* **Action item**
Reproduce the text of all the records below word for word, leaving the pictures out of your answer.

* **Source data**
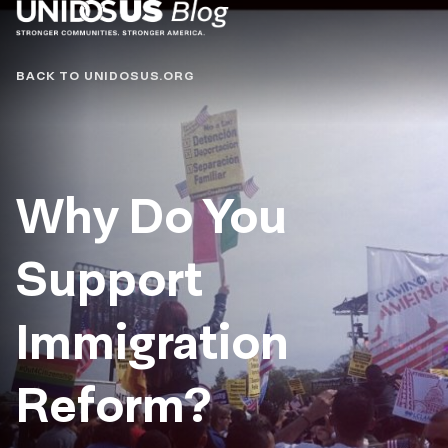
Blog
BACK TO UNIDOSUS.ORG
Why Do You
Support
Immigration
Reform?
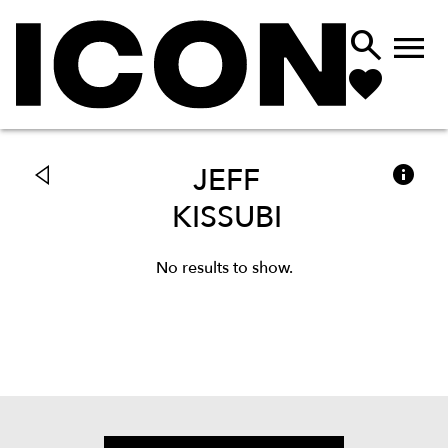



JEFF
KISSUBI
No results to show.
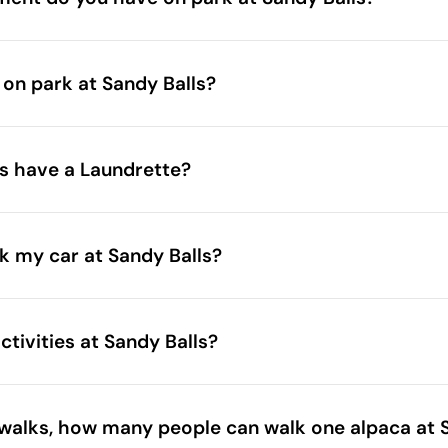
entertained at Sandy Balls
 on park at Sandy Balls?
chen
e Inn
s have a Laundrette?
k my car at Sandy Balls?
tivities at Sandy Balls?
walks, how many people can walk one alpaca at 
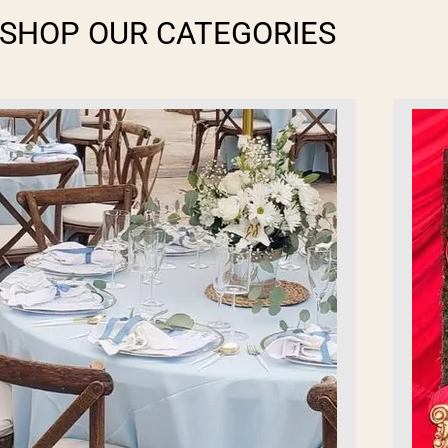
SHOP OUR CATEGORIES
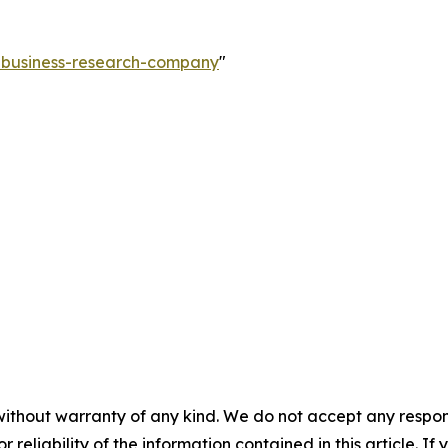
e-business-research-company
"
without warranty of any kind. We do not accept any responsib
r reliability of the information contained in this article. I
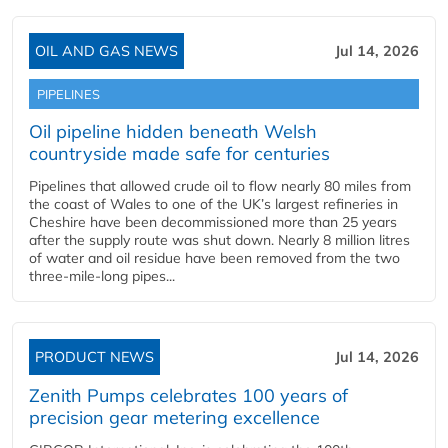
OIL AND GAS NEWS
Jul 14, 2026
PIPELINES
Oil pipeline hidden beneath Welsh
countryside made safe for centuries
Pipelines that allowed crude oil to flow nearly 80 miles from
the coast of Wales to one of the UK’s largest refineries in
Cheshire have been decommissioned more than 25 years
after the supply route was shut down. Nearly 8 million litres
of water and oil residue have been removed from the two
three-mile-long pipes...
PRODUCT NEWS
Jul 14, 2026
Zenith Pumps celebrates 100 years of
precision gear metering excellence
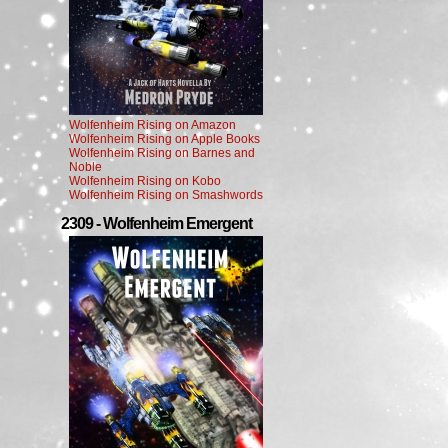
Wolfenheim Rising on Amazon
Wolfenheim Rising on Apple Books
Wolfenheim Rising on Barnes and
Noble
Wolfenheim Rising on Kobo
Wolfenheim Rising on Smashwords
2309 - Wolfenheim Emergent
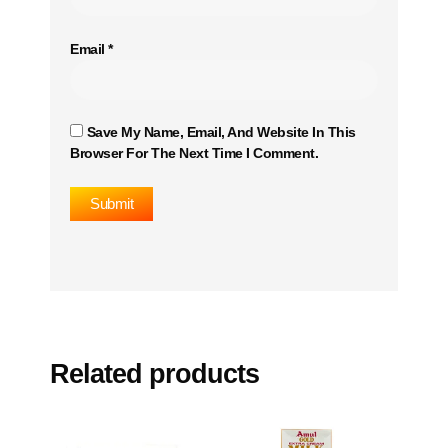
Email
*
Save My Name, Email, And Website In This
Browser For The Next Time I Comment.
Related products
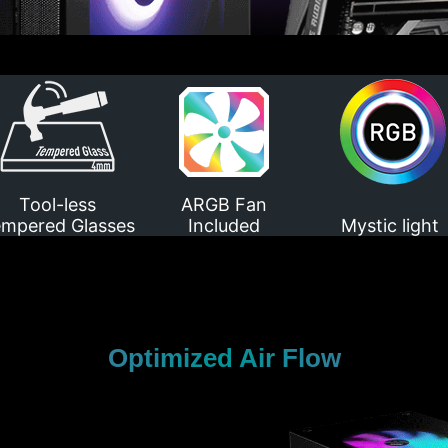
Tool-less
ARGB Fan
mpered Glasses
Included
Mystic light
Optimized Air Flow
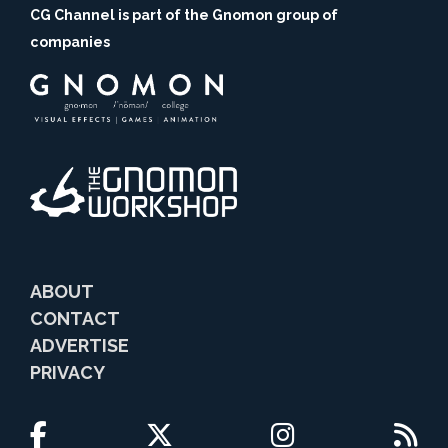
CG Channel is part of the Gnomon group of
companies
ABOUT
CONTACT
ADVERTISE
PRIVACY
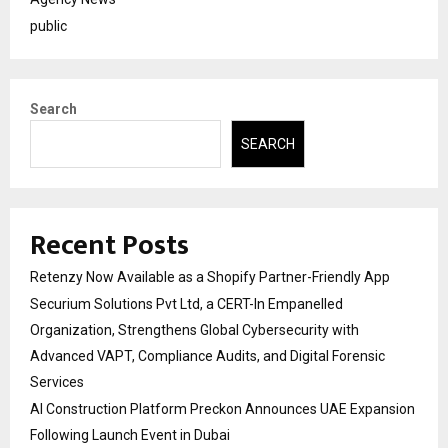
public
Search
SEARCH
Recent Posts
Retenzy Now Available as a Shopify Partner-Friendly App
Securium Solutions Pvt Ltd, a CERT-In Empanelled
Organization, Strengthens Global Cybersecurity with
Advanced VAPT, Compliance Audits, and Digital Forensic
Services
AI Construction Platform Preckon Announces UAE Expansion
Following Launch Event in Dubai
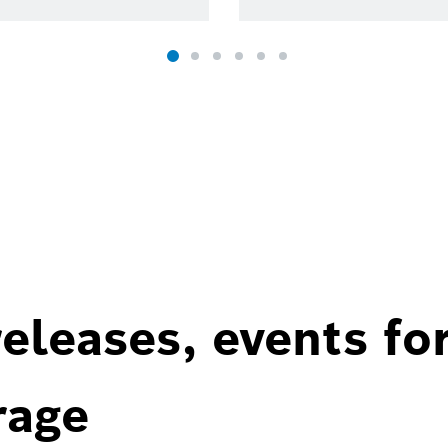
eleases, events fo
rage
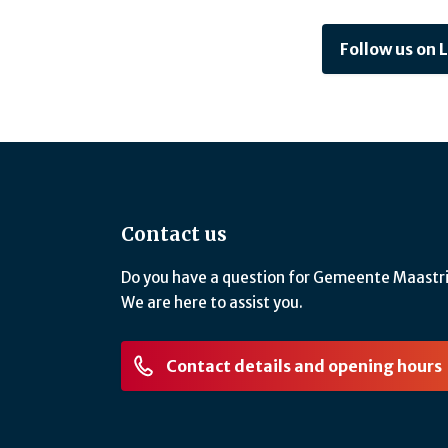
Follow us on 
Contact us
Do you have a question for Gemeente Maastr
We are here to assist you.
Contact details and opening hours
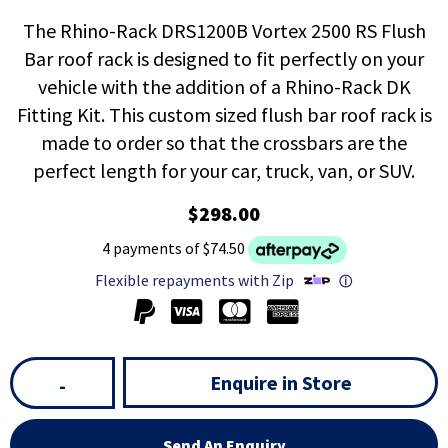
The Rhino-Rack DRS1200B Vortex 2500 RS Flush
Bar roof rack is designed to fit perfectly on your
vehicle with the addition of a Rhino-Rack DK
Fitting Kit. This custom sized flush bar roof rack is
made to order so that the crossbars are the
perfect length for your car, truck, van, or SUV.
$298.00
4 payments of $74.50
Flexible repayments with Zip
ⓘ
Enquire in Store
-
Send An Enquiry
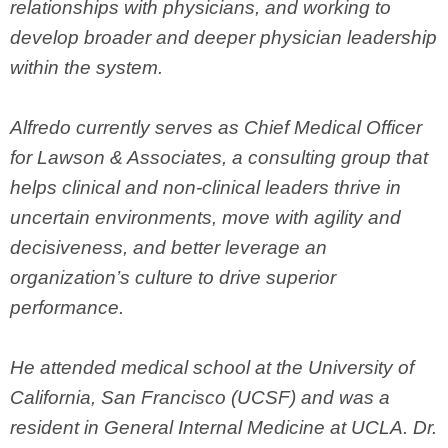
relationships with physicians, and working to
develop broader and deeper physician leadership
within the system.
Alfredo currently serves as Chief Medical Officer
for Lawson & Associates, a consulting group that
helps clinical and non-clinical leaders thrive in
uncertain environments, move with agility and
decisiveness, and better leverage an
organization’s culture to drive superior
performance.
He attended medical school at the University of
California, San Francisco (UCSF) and was a
resident in General Internal Medicine at UCLA. Dr.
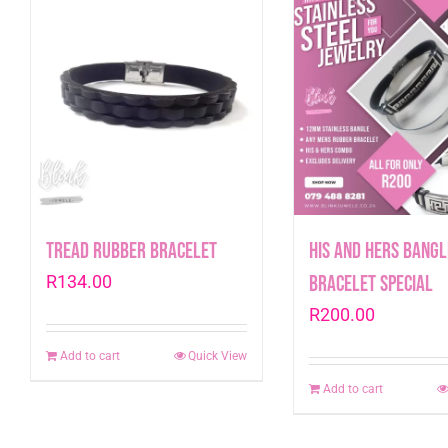
Tread Rubber Bracelet
His and Hers Bangl
R
134.00
Bracelet Special
R
200.00
Add to cart
Quick View
Add to cart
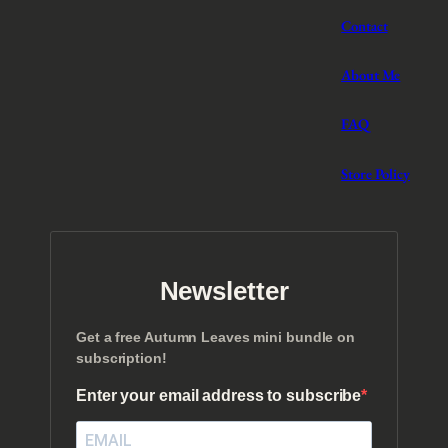
Contact
About Me
FAQ
Store Policy
Newsletter
Get a free Autumn Leaves mini bundle on
subscription!
Enter your email address to subscribe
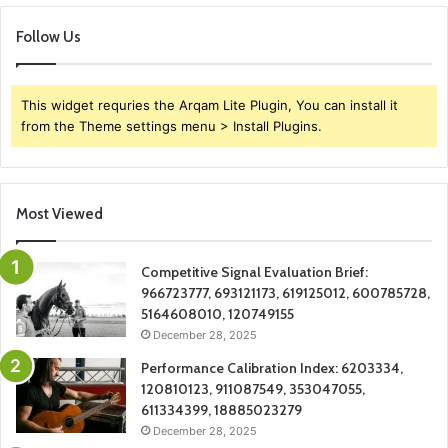
Follow Us
This widget requries the Arqam Lite Plugin, You can install it
from the Theme settings menu > Install Plugins.
Most Viewed
Competitive Signal Evaluation Brief:
966723777, 693121173, 619125012, 600785728,
5164608010, 120749155
December 28, 2025
Performance Calibration Index: 6203334,
120810123, 911087549, 353047055,
611334399, 18885023279
December 28, 2025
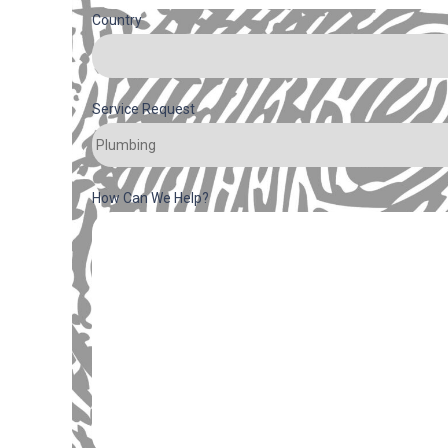
Country
Service Request
How Can We Help?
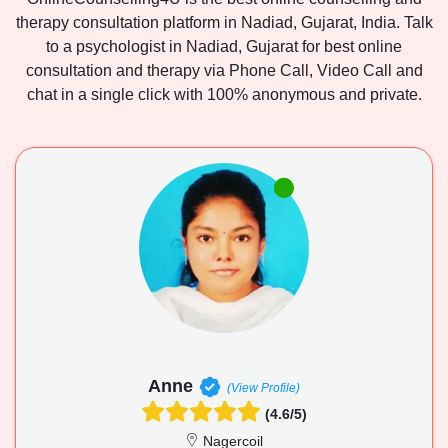
therapy consultation platform in Nadiad, Gujarat, India. Talk
to a psychologist in Nadiad, Gujarat for best online
consultation and therapy via Phone Call, Video Call and
chat in a single click with 100% anonymous and private.
Anne
(View Profile)
(4.6/5)
Nagercoil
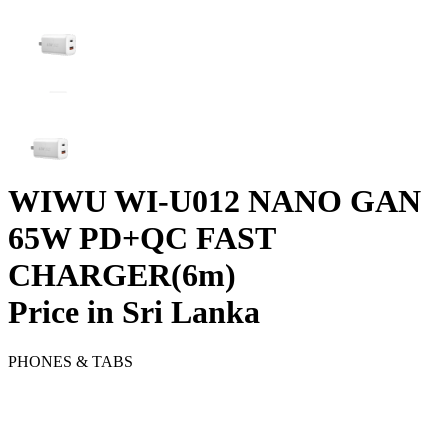
WIWU WI-U012 NANO GAN
65W PD+QC FAST
CHARGER(6m)
Price in Sri Lanka
PHONES & TABS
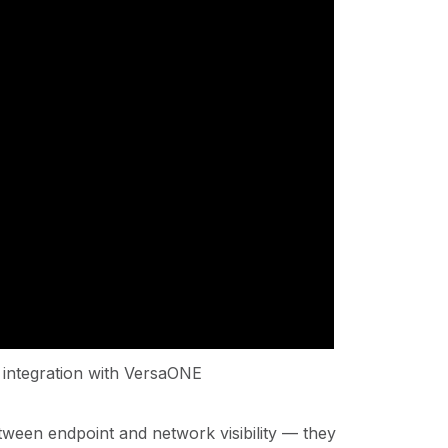
integration with VersaONE
ween endpoint and network visibility — they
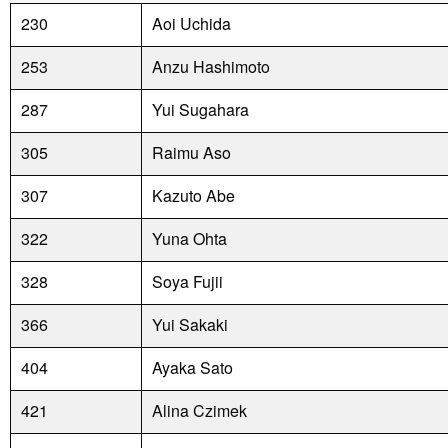
230
Aoi Uchida
253
Anzu Hashimoto
287
Yui Sugahara
305
Raimu Aso
307
Kazuto Abe
322
Yuna Ohta
328
Soya Fujii
366
Yui Sakaki
404
Ayaka Sato
421
Alina Czimek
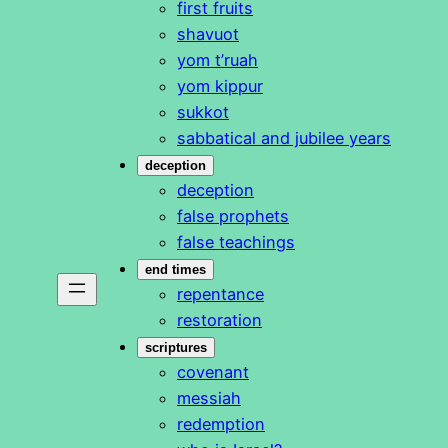
first fruits
shavuot
yom t’ruah
yom kippur
sukkot
sabbatical and jubilee years
deception
deception
false prophets
false teachings
end times
repentance
restoration
scriptures
covenant
messiah
redemption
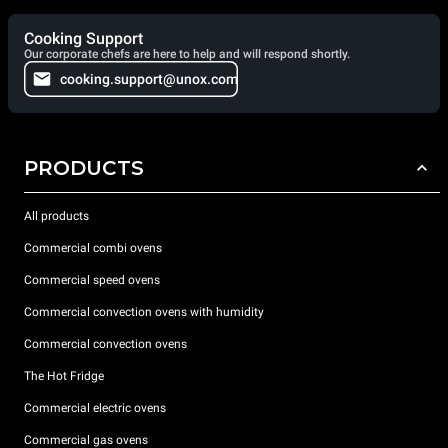
Cooking Support
Our corporate chefs are here to help and will respond shortly.
cooking.support@unox.com
PRODUCTS
All products
Commercial combi ovens
Commercial speed ovens
Commercial convection ovens with humidity
Commercial convection ovens
The Hot Fridge
Commercial electric ovens
Commercial gas ovens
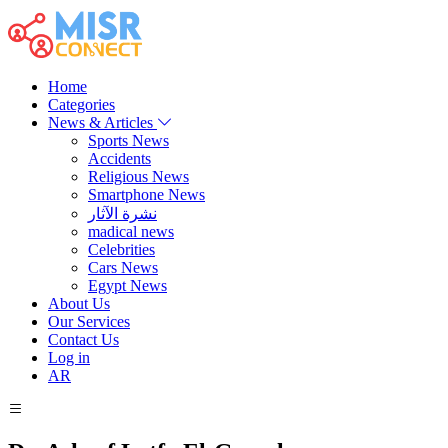
Home
Categories
News & Articles
Sports News
Accidents
Religious News
Smartphone News
نشرة الآثار
madical news
Celebrities
Cars News
Egypt News
About Us
Our Services
Contact Us
Log in
AR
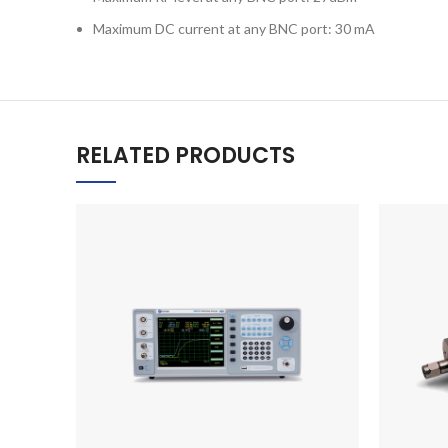
Maximum DC current at any BNC port: 30 mA
RELATED PRODUCTS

* **Response to this exercise**
Blog
BACK TO UNIDOSUS.ORG
Why Do You
Support
Immigration
Reform?



JEFF
KISSUBI
No results to show.
entertained at Sandy Balls
 on park at Sandy Balls?
chen
e Inn
s have a Laundrette?
k my car at Sandy Balls?
tivities at Sandy Balls?
walks, how many people can walk one alpaca at 
SHOP OUR CATEGORIES
e-business-research-company
"
without warranty of any kind. We do not accept any responsib
r reliability of the information contained in this article. I
OIL AND GAS NEWS
Jul 14, 2026
PIPELINES
Oil pipeline hidden beneath Welsh
countryside made safe for centuries
Pipelines that allowed crude oil to flow nearly 80 miles from
the coast of Wales to one of the UK’s largest refineries in
Cheshire have been decommissioned more than 25 years
after the supply route was shut down. Nearly 8 million litres
of water and oil residue have been removed from the two
three-mile-long pipes...
PRODUCT NEWS
Jul 14, 2026
Zenith Pumps celebrates 100 years of
precision gear metering excellence
Wolfenheim Rising on Amazon
Wolfenheim Rising on Apple Books
Wolfenheim Rising on Barnes and
Noble
Wolfenheim Rising on Kobo
Wolfenheim Rising on Smashwords
2309 - Wolfenheim Emergent
Email
*
Save My Name, Email, And Website In This
Browser For The Next Time I Comment.
Related products
Tool-less
ARGB Fan
mpered Glasses
Included
Mystic light
Optimized Air Flow
CG Channel is part of the Gnomon group of
companies
ABOUT
CONTACT
ADVERTISE
PRIVACY
public
Search
SEARCH
Recent Posts
Retenzy Now Available as a Shopify Partner-Friendly App
Securium Solutions Pvt Ltd, a CERT-In Empanelled
Organization, Strengthens Global Cybersecurity with
Advanced VAPT, Compliance Audits, and Digital Forensic
Services
AI Construction Platform Preckon Announces UAE Expansion
Following Launch Event in Dubai
eleases, events fo
rage
Follow us on 
Contact us
Do you have a question for Gemeente Maastr
We are here to assist you.
Contact details and opening hours
The Rhino-Rack DRS1200B Vortex 2500 RS Flush
Bar roof rack is designed to fit perfectly on your
vehicle with the addition of a Rhino-Rack DK
Fitting Kit. This custom sized flush bar roof rack is
made to order so that the crossbars are the
perfect length for your car, truck, van, or SUV.
$298.00
4 payments of $74.50
Flexible repayments with Zip
ⓘ
Enquire in Store
-
Send An Enquiry
relationships with physicians, and working to
develop broader and deeper physician leadership
within the system.
Alfredo currently serves as Chief Medical Officer
for Lawson & Associates, a consulting group that
helps clinical and non-clinical leaders thrive in
uncertain environments, move with agility and
decisiveness, and better leverage an
organization’s culture to drive superior
performance.
He attended medical school at the University of
California, San Francisco (UCSF) and was a
resident in General Internal Medicine at UCLA. Dr.
Tread Rubber Bracelet
His and Hers Bangl
R
134.00
Bracelet Special
R
200.00
Add to cart
Quick View
Add to cart
Contact
About Me
FAQ
Store Policy
Newsletter
Get a free Autumn Leaves mini bundle on
subscription!
Enter your email address to subscribe
Follow Us
This widget requries the Arqam Lite Plugin, You can install it
from the Theme settings menu > Install Plugins.
Most Viewed
Competitive Signal Evaluation Brief:
966723777, 693121173, 619125012, 600785728,
5164608010, 120749155
December 28, 2025
Performance Calibration Index: 6203334,
120810123, 911087549, 353047055,
611334399, 18885023279
December 28, 2025
Country
Service Request
How Can We Help?
therapy consultation platform in Nadiad, Gujarat, India. Talk
to a psychologist in Nadiad, Gujarat for best online
consultation and therapy via Phone Call, Video Call and
chat in a single click with 100% anonymous and private.
Anne
(View Profile)
(4.6/5)
Nagercoil
WIWU WI-U012 NANO GAN
65W PD+QC FAST
CHARGER(6m)
Price in Sri Lanka
PHONES & TABS
integration with VersaONE
ween endpoint and network visibility — they
230
Aoi Uchida
253
Anzu Hashimoto
287
Yui Sugahara
305
Raimu Aso
307
Kazuto Abe
322
Yuna Ohta
328
Soya Fujii
366
Yui Sakaki
404
Ayaka Sato
421
Alina Czimek
first fruits
shavuot
yom t’ruah
yom kippur
sukkot
sabbatical and jubilee years
deception
deception
false prophets
false teachings
end times
repentance
restoration
scriptures
covenant
messiah
redemption
Cooking Support
Our corporate chefs are here to help and will respond shortly.
cooking.support@unox.com
PRODUCTS
All products
Commercial combi ovens
Commercial speed ovens
Commercial convection ovens with humidity
Commercial convection ovens
The Hot Fridge
Commercial electric ovens
Commercial gas ovens
Home
Categories
News & Articles
Sports News
Accidents
Religious News
Smartphone News
نشرة الآثار
madical news
Celebrities
Cars News
Egypt News
About Us
Our Services
Contact Us
Log in
AR
Maximum DC current at any BNC port: 30 mA
RELATED PRODUCTS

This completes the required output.